The government has said the pause responded to concerns expressed by counties and municipal districts about the loss of agricultural land and the lack of rules around remediation. Barclay said Innisfail’s project was on former industrial land that wouldn’t have been useful for anything else.
“I understand the concern about prime agricultural land, but we use prime agricultural land for concrete and pavement, too.”
She said even though Alberta’s utilities regulator has promised to process applications while stopping short of issuing approvals, there are no guarantees projects will proceed.
“That depends on what the outcome is,” she said. “We don’t really know.”
Rimmer said counties and districts don’t necessarily have the same interests as municipalities. The larger communities have access to tax sources that his council doesn’t, he said.
“We also need tax revenues in order to sustain ourselves,” he said. “(The province) keeps downloading more stuff on us.” And many rural municipalities in Alberta are finding out they can’t rely on local oil and gas operators to pay their taxes.
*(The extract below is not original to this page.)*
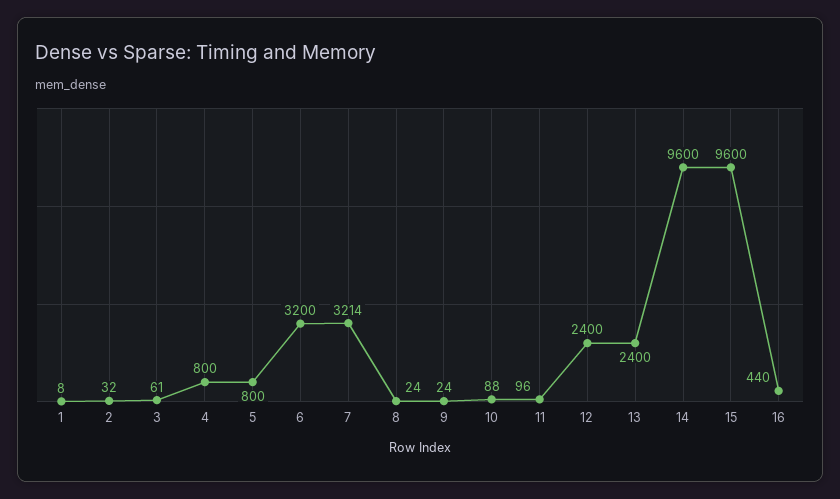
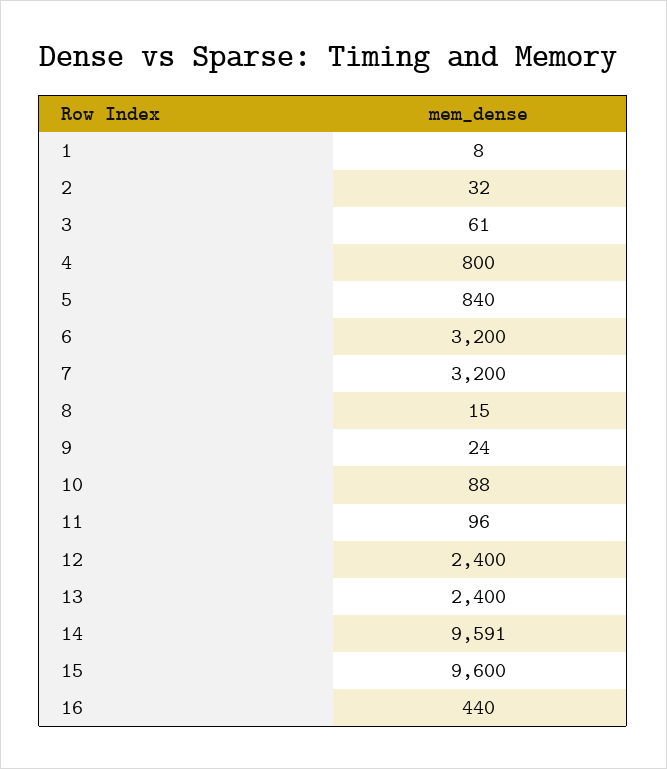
5: 800 -> 840
7: 3214 -> 3200
8: 24 -> 15
14: 9600 -> 9591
Rimmer said Caroline has worked for years to attract a renewable power developer. He called the government’s reason for the pause “an excuse.”
“It’s like when the cars came out—everybody was against it because it would scare the horses.”
Rimmer said the United Conservatives’ move is having the same effect on renewable power as the federal Liberals are having on fossil fuels.
Alberta “is doing the same thing as those goobers down in Ottawa,” he told CP. “This project could be toast.”
And yet, “when projects are built and running, there is a steady, consistent stream of revenue coming into those communities,” said Kyle Kasawski, New Democrat critic for municipal affairs, mid-sized municipalities and rural Alberta.
Neudorf’s spokesperson, Josh Aldrich, said there are only 13 projects awaiting approval from the regulator. He pointed to a recent grid alert issued by the Alberta electricity operator as proof the province’s electrical system is unbalanced.
On Monday, August 28, the Alberta Electric System Operator said low winds and problems with power transmission from British Columbia strained the system.
Alberta’s moratorium on renewables approvals is scheduled to end on February 29, 2024.